Eski hekimlerin bu meslektaşlarımızı kınamaları yerine onların neden etik davranmayı bazen veya her zaman ikinci plana almalarını anlamaları gerekmez mi? Bu arkadaşlar tam bir yasam savaşı veriyor, yaşam savaşı verildiğinde kimin umurunda etik? Üstelik etik çağrıları ” tuzu kuru ” hekimlerden gelince sanırım ” GOY “hekimlerine anlayışsızlıktan dolayı çıldırmaktan başka yol kalmıyor…
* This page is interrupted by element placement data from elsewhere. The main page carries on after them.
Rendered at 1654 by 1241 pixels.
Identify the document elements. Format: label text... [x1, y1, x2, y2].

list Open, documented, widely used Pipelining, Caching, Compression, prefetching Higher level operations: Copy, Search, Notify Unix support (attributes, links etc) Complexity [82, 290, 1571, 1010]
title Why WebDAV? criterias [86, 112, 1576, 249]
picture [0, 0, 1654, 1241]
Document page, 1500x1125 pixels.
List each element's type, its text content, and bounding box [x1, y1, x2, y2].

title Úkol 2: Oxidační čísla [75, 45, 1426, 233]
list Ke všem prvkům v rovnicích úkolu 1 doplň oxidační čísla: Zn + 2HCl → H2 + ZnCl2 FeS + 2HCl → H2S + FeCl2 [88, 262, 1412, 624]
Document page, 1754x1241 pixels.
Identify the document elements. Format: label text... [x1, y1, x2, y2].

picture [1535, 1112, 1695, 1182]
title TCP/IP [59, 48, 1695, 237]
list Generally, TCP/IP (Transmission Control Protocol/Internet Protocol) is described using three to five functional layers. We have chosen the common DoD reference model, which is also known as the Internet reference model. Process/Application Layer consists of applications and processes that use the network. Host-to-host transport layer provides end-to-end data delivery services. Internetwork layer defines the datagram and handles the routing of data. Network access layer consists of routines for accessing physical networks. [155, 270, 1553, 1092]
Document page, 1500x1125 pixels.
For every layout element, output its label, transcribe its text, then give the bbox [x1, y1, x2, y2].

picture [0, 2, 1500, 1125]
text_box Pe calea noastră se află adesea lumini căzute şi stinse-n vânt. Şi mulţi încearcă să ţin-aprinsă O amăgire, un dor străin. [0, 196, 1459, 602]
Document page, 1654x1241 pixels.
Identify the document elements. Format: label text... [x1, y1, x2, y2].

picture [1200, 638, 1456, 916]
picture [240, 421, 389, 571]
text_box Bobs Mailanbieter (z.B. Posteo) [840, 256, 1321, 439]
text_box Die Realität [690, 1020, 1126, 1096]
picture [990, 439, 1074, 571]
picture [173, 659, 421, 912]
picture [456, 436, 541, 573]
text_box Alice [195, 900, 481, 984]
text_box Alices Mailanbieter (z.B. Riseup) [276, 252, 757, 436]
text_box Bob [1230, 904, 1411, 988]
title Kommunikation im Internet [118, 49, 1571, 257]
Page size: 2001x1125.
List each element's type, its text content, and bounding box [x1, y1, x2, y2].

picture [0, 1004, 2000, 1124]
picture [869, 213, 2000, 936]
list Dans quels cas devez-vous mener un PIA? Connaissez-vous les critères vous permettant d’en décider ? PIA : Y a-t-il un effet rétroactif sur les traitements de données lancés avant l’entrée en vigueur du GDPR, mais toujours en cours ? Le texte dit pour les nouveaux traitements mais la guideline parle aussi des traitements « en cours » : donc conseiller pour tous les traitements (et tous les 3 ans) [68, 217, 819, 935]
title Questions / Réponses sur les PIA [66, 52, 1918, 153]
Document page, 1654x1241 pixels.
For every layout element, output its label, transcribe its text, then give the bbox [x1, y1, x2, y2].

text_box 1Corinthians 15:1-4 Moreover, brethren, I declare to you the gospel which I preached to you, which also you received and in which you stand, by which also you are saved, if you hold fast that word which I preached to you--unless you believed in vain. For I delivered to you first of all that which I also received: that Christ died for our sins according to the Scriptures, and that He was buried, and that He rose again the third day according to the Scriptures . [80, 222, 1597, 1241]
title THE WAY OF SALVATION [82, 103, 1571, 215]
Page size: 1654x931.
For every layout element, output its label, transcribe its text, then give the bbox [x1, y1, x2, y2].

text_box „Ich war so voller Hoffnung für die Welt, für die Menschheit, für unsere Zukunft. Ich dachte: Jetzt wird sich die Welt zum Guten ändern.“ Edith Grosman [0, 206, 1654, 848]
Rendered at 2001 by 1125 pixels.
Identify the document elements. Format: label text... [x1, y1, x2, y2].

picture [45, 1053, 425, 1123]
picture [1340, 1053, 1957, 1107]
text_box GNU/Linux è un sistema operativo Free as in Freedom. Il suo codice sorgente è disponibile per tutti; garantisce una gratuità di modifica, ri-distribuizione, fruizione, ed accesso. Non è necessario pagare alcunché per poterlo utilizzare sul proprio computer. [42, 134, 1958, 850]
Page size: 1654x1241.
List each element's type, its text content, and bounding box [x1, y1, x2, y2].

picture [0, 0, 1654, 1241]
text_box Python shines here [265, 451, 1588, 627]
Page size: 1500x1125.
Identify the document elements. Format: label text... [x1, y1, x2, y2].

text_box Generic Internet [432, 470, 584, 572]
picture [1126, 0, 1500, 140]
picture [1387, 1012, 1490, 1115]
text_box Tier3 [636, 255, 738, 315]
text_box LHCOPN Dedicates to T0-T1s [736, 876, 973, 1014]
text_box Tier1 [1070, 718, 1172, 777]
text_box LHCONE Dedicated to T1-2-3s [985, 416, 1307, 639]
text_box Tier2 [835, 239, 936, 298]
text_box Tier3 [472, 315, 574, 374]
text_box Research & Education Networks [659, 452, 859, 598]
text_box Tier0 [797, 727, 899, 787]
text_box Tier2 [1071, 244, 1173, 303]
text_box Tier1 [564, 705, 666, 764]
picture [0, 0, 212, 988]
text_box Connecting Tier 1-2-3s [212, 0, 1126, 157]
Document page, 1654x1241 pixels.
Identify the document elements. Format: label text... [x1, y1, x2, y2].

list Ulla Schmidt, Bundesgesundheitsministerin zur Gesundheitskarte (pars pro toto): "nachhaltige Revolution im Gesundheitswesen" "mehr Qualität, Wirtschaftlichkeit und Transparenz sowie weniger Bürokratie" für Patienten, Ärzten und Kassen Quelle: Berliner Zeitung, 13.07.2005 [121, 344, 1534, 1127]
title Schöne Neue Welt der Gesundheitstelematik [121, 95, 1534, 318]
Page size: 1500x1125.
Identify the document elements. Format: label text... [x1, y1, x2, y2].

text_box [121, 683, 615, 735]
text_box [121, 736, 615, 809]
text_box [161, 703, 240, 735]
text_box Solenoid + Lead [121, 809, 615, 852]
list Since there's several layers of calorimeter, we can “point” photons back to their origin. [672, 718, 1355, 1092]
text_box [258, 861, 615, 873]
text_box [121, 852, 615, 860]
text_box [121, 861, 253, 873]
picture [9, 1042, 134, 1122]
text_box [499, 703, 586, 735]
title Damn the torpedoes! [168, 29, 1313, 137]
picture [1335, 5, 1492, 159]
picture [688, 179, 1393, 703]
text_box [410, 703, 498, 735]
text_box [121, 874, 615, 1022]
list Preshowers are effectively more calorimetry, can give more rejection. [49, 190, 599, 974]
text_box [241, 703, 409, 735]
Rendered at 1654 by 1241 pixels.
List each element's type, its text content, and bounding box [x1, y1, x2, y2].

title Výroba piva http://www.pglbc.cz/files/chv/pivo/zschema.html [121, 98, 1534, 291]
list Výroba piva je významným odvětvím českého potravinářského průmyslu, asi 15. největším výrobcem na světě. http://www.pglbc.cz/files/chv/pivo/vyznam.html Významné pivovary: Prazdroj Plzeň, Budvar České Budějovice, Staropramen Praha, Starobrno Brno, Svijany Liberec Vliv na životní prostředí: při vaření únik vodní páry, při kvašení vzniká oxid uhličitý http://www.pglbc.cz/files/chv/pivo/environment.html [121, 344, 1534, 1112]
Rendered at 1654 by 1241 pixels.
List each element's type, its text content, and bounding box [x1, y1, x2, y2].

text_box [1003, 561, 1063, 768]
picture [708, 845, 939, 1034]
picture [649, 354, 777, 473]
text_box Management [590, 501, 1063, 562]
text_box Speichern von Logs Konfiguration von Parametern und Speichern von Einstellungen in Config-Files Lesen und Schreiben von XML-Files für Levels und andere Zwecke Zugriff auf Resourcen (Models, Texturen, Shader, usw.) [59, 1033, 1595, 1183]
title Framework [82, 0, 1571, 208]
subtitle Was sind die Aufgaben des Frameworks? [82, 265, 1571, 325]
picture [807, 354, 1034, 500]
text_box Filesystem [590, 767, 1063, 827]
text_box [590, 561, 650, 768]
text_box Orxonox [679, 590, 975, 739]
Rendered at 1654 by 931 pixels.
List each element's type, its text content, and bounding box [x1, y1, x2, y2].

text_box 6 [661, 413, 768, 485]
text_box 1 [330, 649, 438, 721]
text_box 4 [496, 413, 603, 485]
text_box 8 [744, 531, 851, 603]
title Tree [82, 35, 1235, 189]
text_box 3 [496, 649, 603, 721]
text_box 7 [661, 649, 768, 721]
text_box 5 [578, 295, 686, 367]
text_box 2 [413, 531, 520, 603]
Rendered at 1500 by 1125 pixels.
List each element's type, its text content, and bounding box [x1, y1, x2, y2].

Kısaca “GOY ” hekimleri kendileri böyle olmak istemediler, kendilerinden önceki kuşakların yarattıkları vahşi ortamda ayakta kalmak için ellerindeki tüm verileri kullanarak hekimlik yapmaya çalışıyorlar. Bu hekimleri eleştirirken bu meslektaşlarımızın bu duruma gelmelerinde bizim katkımız ne oldu deme cesaretini göstermemiz gerekir, onların abileri, ablaları olarak…

Sonuç: Ülkemizde insanlara eleştiri yaparken 40 defa düşünmekte fayda var, bizde eleştiri neredeyse her zaman şiddetli mahcubiyete, o da kızgınlık ve kırgınlığa yol açıyor. Bir yakınımız, meslektaşımız, eşimiz bunu yaptığında reaksiyonların inanılmaz şiddetini www. hekimiz. com ‘ daki deki tartışmalarda da gözlemlememek imkânsız.

Eleştirilerin gerçekten daha iyiye ulaşmak için yapıldığı ve öyle de anlaşıldığı bir ülke ve topluma ulaşabileceğimiz inancıyla hepinizi saygıyla selamlarım.